We selected the 9 course 'Experience' taster menu and 'pushed the boat out' with a £65 bottle of Trebbiano d' Abruzzo to accompany it. Service was prompt, as Wednesday evenings clearly do not attract the Edgbaston set in their masses, and the restaurant was at 50% occupancy. After tasting our wine, canapés of Smoked haddock croquette and Oxtail doughnut arrived and were duly enjoyed for their different tastes and seasoning. The deep fried oxtail seemed the better of the two. The 'Tomato' course followed soon after, and while it's look was a little off-putting its taste truly compensated. The Heirloom tomato presse with buttermilk, tomato seeds and herbs was a refreshing mouthful of jelly that beautifully cleansed the palette. Squid minestrone occupied the soup course, and this unusual mix was delightful. I am not a lover of squid, but this dish of fresh vegetables and soft tender squid went down very well.

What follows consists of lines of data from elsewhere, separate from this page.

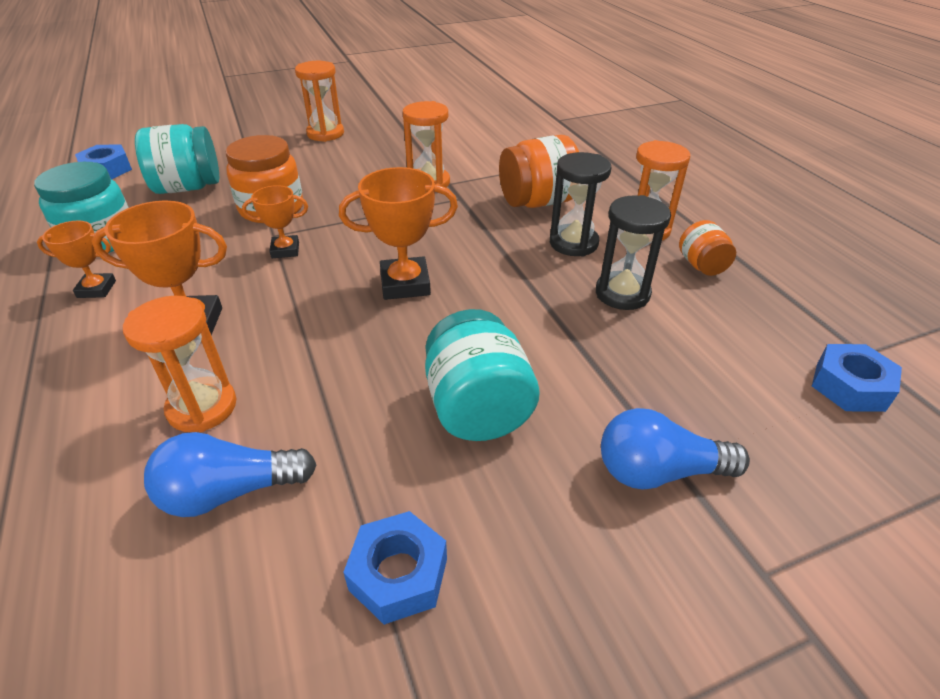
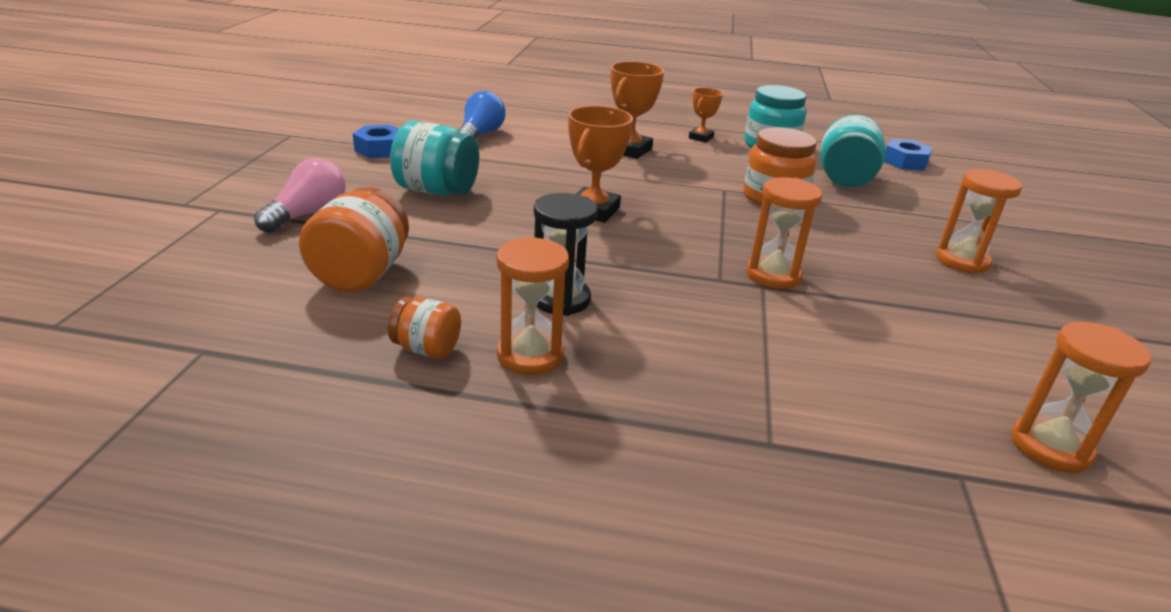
camera: 120 degrees right, 10 degrees down
(202, 407) = (547, 140): orange hourglass -> orange hourglass (1050, 447)
(285, 250) = (694, 188): orange trophy -> none
(537, 202) = (666, 318): orange jar -> orange jar (361, 274)
(622, 294) = (456, 284): black hourglass -> none
(658, 471) = (308, 214): blue light bulb -> pink light bulb
(850, 386) = (206, 316): blue nut -> none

The taster menu provides small servings of lots of dishes and Turner's choices are expertly put together and presented and served with panache. The waiter delivers each course from the kitchen and then the maître de serves the dishes, while explain the serving. It is done with flair and skill which makes the guest feel that little bit special. So it was, we were on to the starter course of Roast duck liver, blackberry and 'minus 8 vinegar'. (I presumed 'minus' meant a vinegar reduction). I must admit that the duck liver alone was a little bland but combined with the blackberries, it is a stunning and delicious combination. I would have loved more! However, it was on to course number five and 'Jersey royals' - a sensational dish of potatoes with pine, lovage and fresh curds. The best dish so far! The sauce was 'to die for' and the potatoes were just like those Jerseys that Mum used to buy when I was a lad.

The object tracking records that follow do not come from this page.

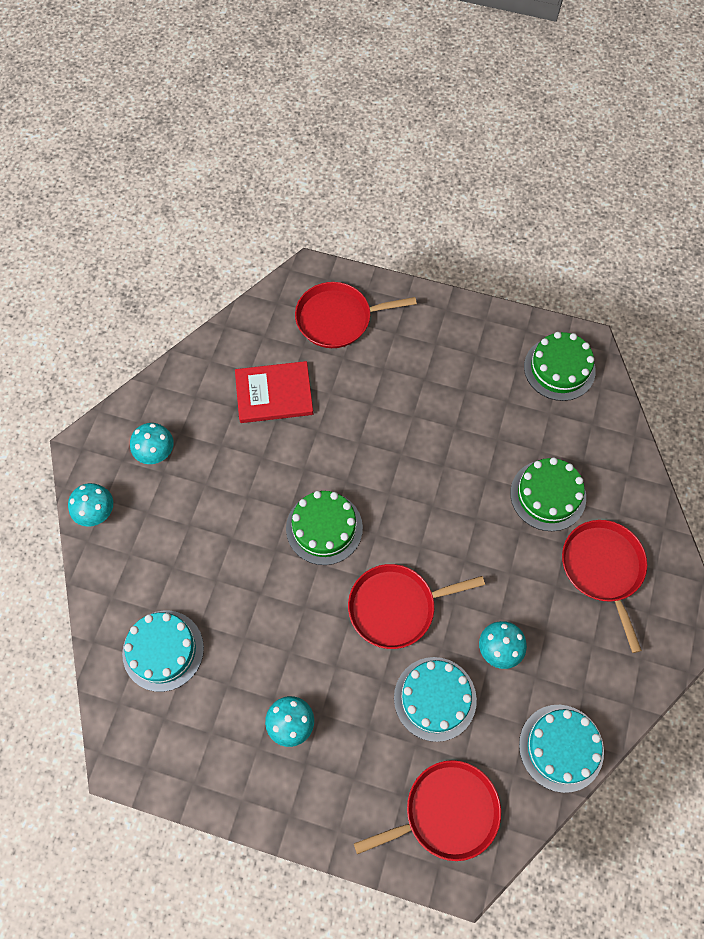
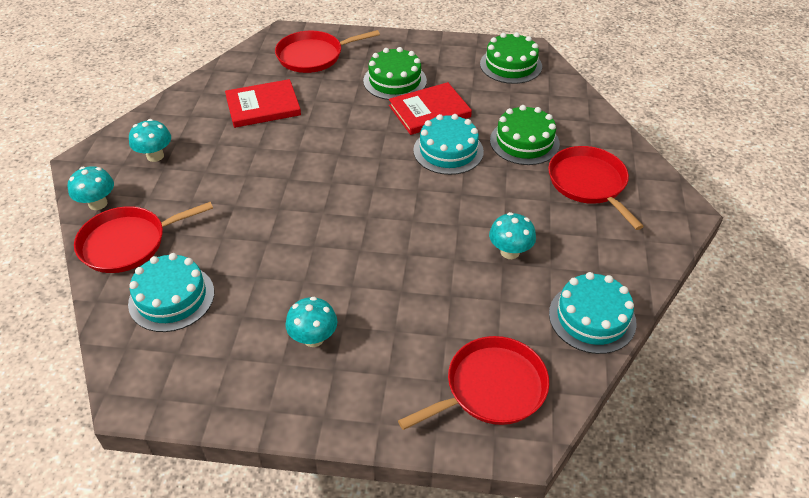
camera: 10 degrees left, 20 degrees down
(324, 528) = (323, 187): green cake -> green cake (395, 81)
(396, 607) = (403, 234): red pan -> red pan (128, 243)
(435, 698) = (457, 297): turquoise cake -> turquoise cake (448, 151)
(453, 430) = (429, 111): none -> red book

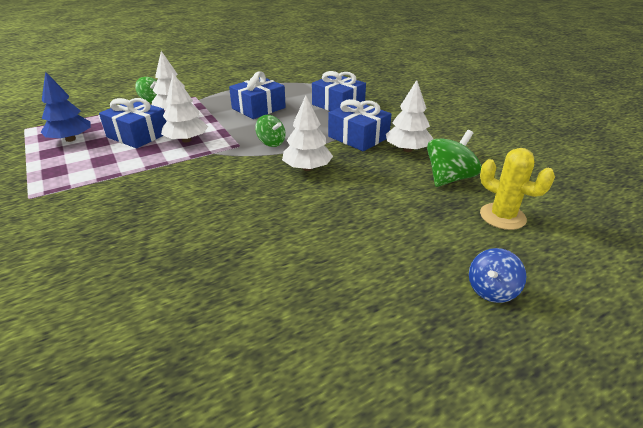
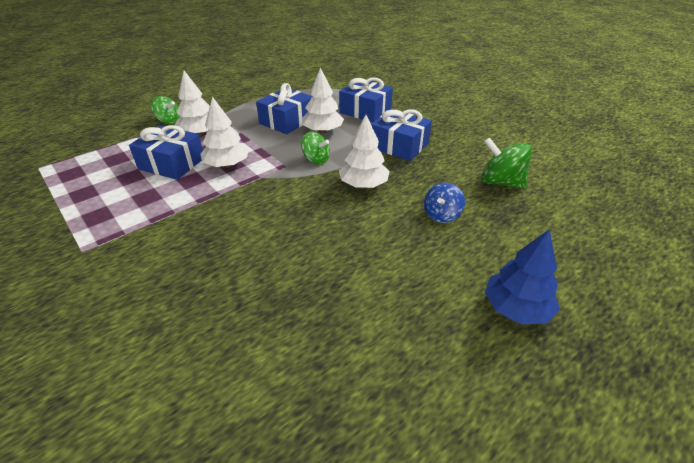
camera: 10 degrees left, 5 degrees up
(71, 139) = (98, 176): blue tree -> blue tree (516, 308)
(407, 149) = (451, 155): white tree -> white tree (323, 131)
(449, 178) = (500, 182): green spinning top -> green spinning top turned 90 degrees counterclockwise
(491, 290) = (580, 293): blue spinning top -> blue spinning top (441, 215)
(502, 216) = (562, 217): yellow cactus -> none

I must say that the main course was the most disappointing. A pork dish with variations of lettuce and yoghurt, while beautifully cooked and nicely pink with a reduced sauce, it lacked the delightful taste we had experienced with earlier courses. Yes, we both cleared our plates, as with almost every plate, but sadly there was no 'wow' factor. On to the cheese course - yes, before the dessert! It's the French way, I'm told. However, it's a filling course and while the walnut and raisin bread to accompany the Brillat truffle and Tamworth goat's cheese, made an excellent and tasty combination of flavours, my wife had to opt out of the two final dessert courses, for fear of 'stomach burst'.

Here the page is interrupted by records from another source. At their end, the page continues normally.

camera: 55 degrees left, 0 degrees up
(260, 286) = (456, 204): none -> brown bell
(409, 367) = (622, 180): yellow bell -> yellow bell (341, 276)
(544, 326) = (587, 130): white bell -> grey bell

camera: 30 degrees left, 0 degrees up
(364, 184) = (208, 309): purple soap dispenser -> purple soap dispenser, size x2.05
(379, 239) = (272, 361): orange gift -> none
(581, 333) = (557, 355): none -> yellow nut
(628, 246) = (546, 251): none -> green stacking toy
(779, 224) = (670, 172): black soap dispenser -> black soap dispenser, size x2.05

I ploughed on and enjoyed Wild lime with bitter chocolate, avocado and coconut, a refreshing taste of fruits with a the bitterness of the chocolate sorbet. And finally course number nine, Raspberries with beetroot sorbet, rose, almond granola and basil. It was here that I finally found the one chink in Michelin Chef Richard Turner's 'experience' menu - beetroot and raspberries are not a good combination! In fact, they should be avoided! Their tastes do not work in harmony or in contrast and while the dish needed some coldness, the beetroot sorbet was not the answer. The basil and granola worked well with the sharpness of the fruit, but my sorbet went back to the kitchen as the only remnant from any otherwise fabulous wedding anniversary experience of 'Experience'.

The bill came to £281 which included the excellent wine and a 12.5% service charge.